Socialist Challenge
- Predecessor: Alliance for Socialist Action; former members of the Revolutionary Workers League
- Successor: merged into New Socialist Group
- Formation: 1988
- Dissolved: 1999
- Type: Political organization
- Purpose: Trotskyism; revolutionary socialism
- Region served: English-speaking Canada
- Publication: Socialist Challenge
- Affiliations: Gauche Socialiste; Fourth International

= Socialist Challenge (Canada) =

Defunct Trotskyist organization in Canada

Socialist Challenge was a Trotskyist organization in English-speaking Canada. It emerged in the 1980s from former members and dissidents of the Revolutionary Workers League/Ligue Ouvrière Révolutionnaire (RWL/LOR), and later operated in association with the Quebec organization Gauche Socialiste as Socialist Challenge/Gauche Socialiste.

==Background==
The RWL/LOR was formed in 1977 through the fusion of the League for Socialist Action/Ligue Socialiste Ouvrière, the Revolutionary Marxist Group, the Groupe Marxiste Révolutionnaire and the Young Socialists/Ligue des Jeunes Socialistes. Robert J. Alexander described the RWL as the Canadian section of the reunified Fourth International.

John Riddell, a former member of the RWL/LOR, wrote that in 1982–83 the Socialist Workers Party in the United States dropped the designation "Trotskyist" and expelled dissidents who opposed the change. According to Riddell, this had "a strong echo in Canada": most RWL/LOR members accepted the SWP's shift, while dissident currents left or were pushed aside. He wrote that one dissident group in Quebec formed Gauche Socialiste in 1983, while an English-Canadian group launched the Alliance for Socialist Action, later called Socialist Challenge.

Riddell also argued that the RWL/LOR increasingly followed the orientation of the U.S. SWP, abandoned several earlier political orientations, and in 1990 dropped the RWL/LOR name in favour of the Communist League, the name used by the SWP's international sister organizations.

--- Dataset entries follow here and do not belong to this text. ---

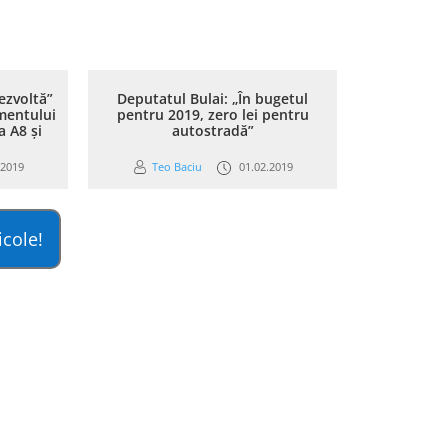
ezvoltă”
Deputatul Bulai: „În bugetul
mentului
pentru 2019, zero lei pentru
a A8 și
autostradă”
.2019
Teo Baciu
01.02.2019
icole!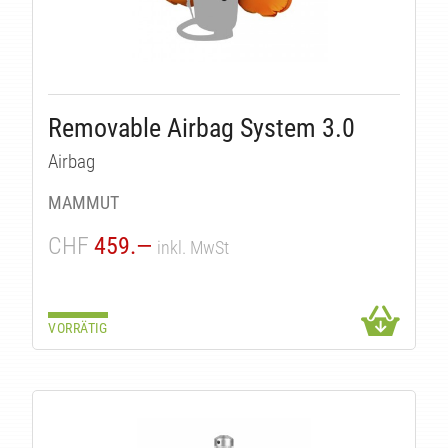
Removable Airbag System 3.0
Airbag
MAMMUT
CHF
459.—
inkl. MwSt
VORRÄTIG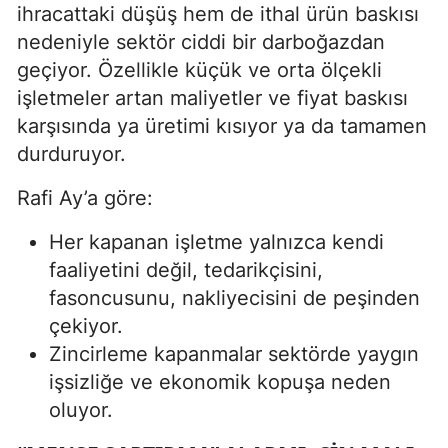
ihracattaki düşüş hem de ithal ürün baskısı
nedeniyle sektör ciddi bir darboğazdan
geçiyor. Özellikle küçük ve orta ölçekli
işletmeler artan maliyetler ve fiyat baskısı
karşısında ya üretimi kısıyor ya da tamamen
durduruyor.
Rafi Ay’a göre:
Her kapanan işletme yalnızca kendi
faaliyetini değil, tedarikçisini,
fasoncusunu, nakliyecisini de peşinden
çekiyor.
Zincirleme kapanmalar sektörde yaygın
işsizliğe ve ekonomik kopuşa neden
oluyor.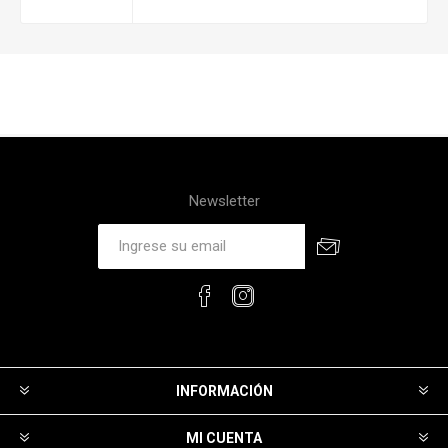
Newsletter
INFORMACIÓN
MI CUENTA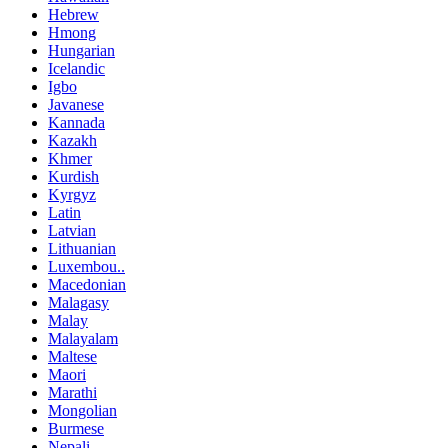
Hebrew
Hmong
Hungarian
Icelandic
Igbo
Javanese
Kannada
Kazakh
Khmer
Kurdish
Kyrgyz
Latin
Latvian
Lithuanian
Luxembou..
Macedonian
Malagasy
Malay
Malayalam
Maltese
Maori
Marathi
Mongolian
Burmese
Nepali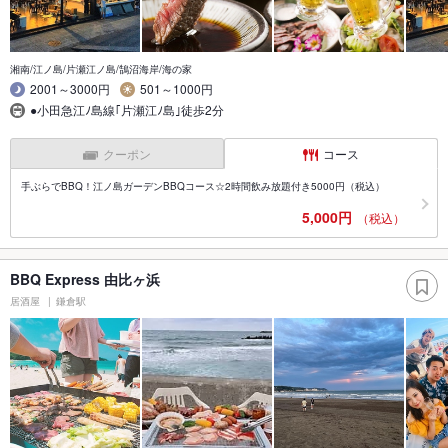
湘南/江ノ島/片瀬江ノ島/鵠沼海岸/海の家
2001～3000円
501～1000円
●小田急江ﾉ島線｢片瀬江ﾉ島｣徒歩2分
クーポン
コース
手ぶらでBBQ！江ノ島ガーデンBBQコース☆2時間飲み放題付き5000円（税込）
5,000円
（税込）
BBQ Express 由比ヶ浜
居酒屋
鎌倉駅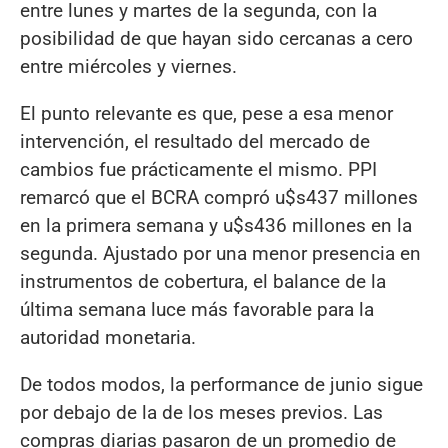
entre lunes y martes de la segunda, con la
posibilidad de que hayan sido cercanas a cero
entre miércoles y viernes.
El punto relevante es que, pese a esa menor
intervención, el resultado del mercado de
cambios fue prácticamente el mismo. PPI
remarcó que el BCRA compró u$s437 millones
en la primera semana y u$s436 millones en la
segunda. Ajustado por una menor presencia en
instrumentos de cobertura, el balance de la
última semana luce más favorable para la
autoridad monetaria.
De todos modos, la performance de junio sigue
por debajo de la de los meses previos. Las
compras diarias pasaron de un promedio de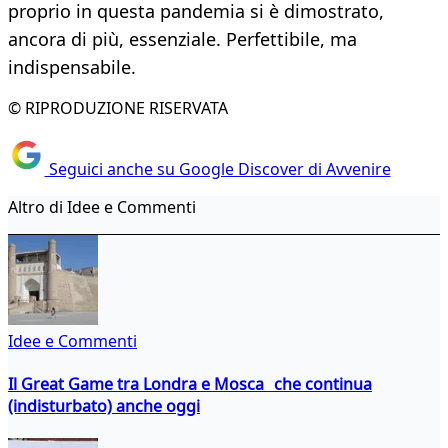
proprio in questa pandemia si è dimostrato,
ancora di più, essenziale. Perfettibile, ma
indispensabile.
© RIPRODUZIONE RISERVATA
Seguici anche su Google Discover di Avvenire
Altro di Idee e Commenti
Idee e Commenti
Il Great Game tra Londra e Mosca che continua
(indisturbato) anche oggi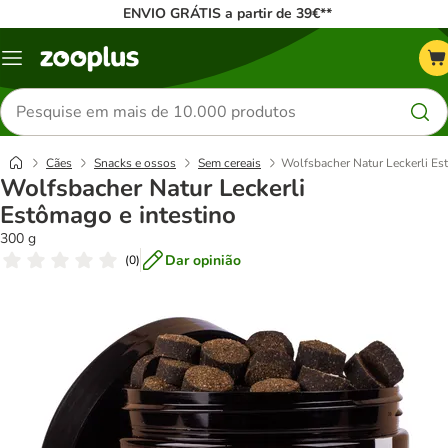
ENVIO GRÁTIS a partir de 39€**
Menu
Pesquisar
produtos
Cães
Snacks e ossos
Sem cereais
Wolfsbacher Natur Leckerli Es
Wolfsbacher Natur Leckerli
Estômago e intestino
300 g
Dar opinião
(
0
)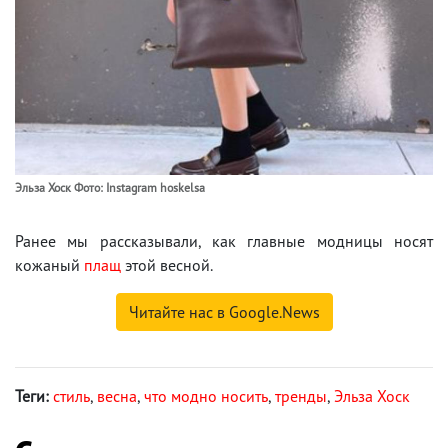
Эльза Хоск Фото: Instagram hoskelsa
Ранее мы рассказывали, как главные модницы носят
кожаный
плащ
этой весной.
Читайте нас в Google.News
Теги:
стиль
,
весна
,
что модно носить
,
тренды
,
Эльза Хоск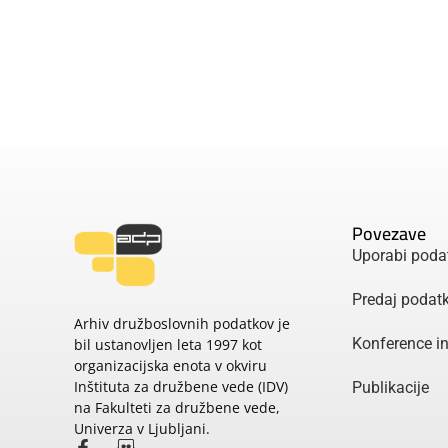
Povezave
Uporabi poda
Predaj podat
Arhiv družboslovnih podatkov je
Konference i
bil ustanovljen leta 1997 kot
organizacijska enota v okviru
Inštituta za družbene vede (IDV)
Publikacije
na Fakulteti za družbene vede,
Univerza v Ljubljani.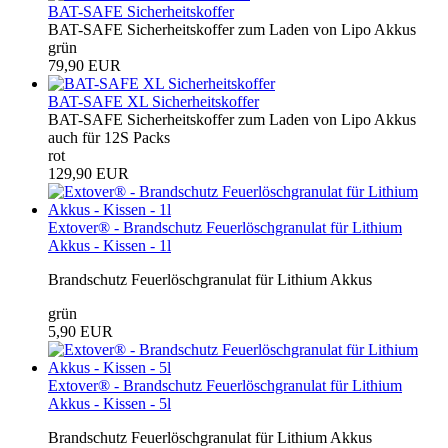
BAT-SAFE Sicherheitskoffer
BAT-SAFE Sicherheitskoffer zum Laden von Lipo Akkus
grün
79,90 EUR
BAT-SAFE XL Sicherheitskoffer
BAT-SAFE Sicherheitskoffer zum Laden von Lipo Akkus
auch für 12S Packs
rot
129,90 EUR
Extover® - Brandschutz Feuerlöschgranulat für Lithium
Akkus - Kissen - 1l
Brandschutz Feuerlöschgranulat für Lithium Akkus
grün
5,90 EUR
Extover® - Brandschutz Feuerlöschgranulat für Lithium
Akkus - Kissen - 5l
Brandschutz Feuerlöschgranulat für Lithium Akkus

==Formation and politics==
The English-Canadian organization was initially known as the Alliance for Socialist Action. A 1988 bulletin published by the Bolshevik Tendency described Socialist Challenge as having been known until May 1988 as the Alliance for Socialist Action.

Socialist Challenge operated in association with Gauche Socialiste in Quebec. A 1996 obituary for Quebec socialist Michel Mill in Against the Current stated that Gauche Socialiste merged with Socialist Challenge in the mid-1980s to form the Fourth International's section in the Canadian state. The official Fourth International website currently lists Gauche Socialiste and the New Socialist Group under Canada, but not Socialist Challenge, which had ceased to exist as a separate organization.

Socialist Challenge published a newspaper also called Socialist Challenge. Its politics were rooted in the Fourth International tradition and in opposition to the direction taken by the RWL/LOR and the U.S. Socialist Workers Party in the 1980s.

==Split and dissolution==
In 1994, Socialist Challenge split when Barry Weisleder and a small group of supporters left or were expelled. Weisleder later wrote that Socialist Challenge/Gauche Socialiste had moved away from democratic-centralist party-building and that he and Elizabeth Byce were expelled in 1993. The following year, Weisleder and supporters founded Socialist Action Canada. Because Weisleder's account is self-published and reflects the position of the faction that left Socialist Challenge, the details of the split should be treated as attributed claims.

Socialist Challenge subsequently became involved in the formation of the New Socialist Group and ultimately merged into the New Socialists in 1999. A 2019 statement by former New Socialist Group members said the NSG officially dissolved in 2017, although former members continued to be active in local groups with similar politics.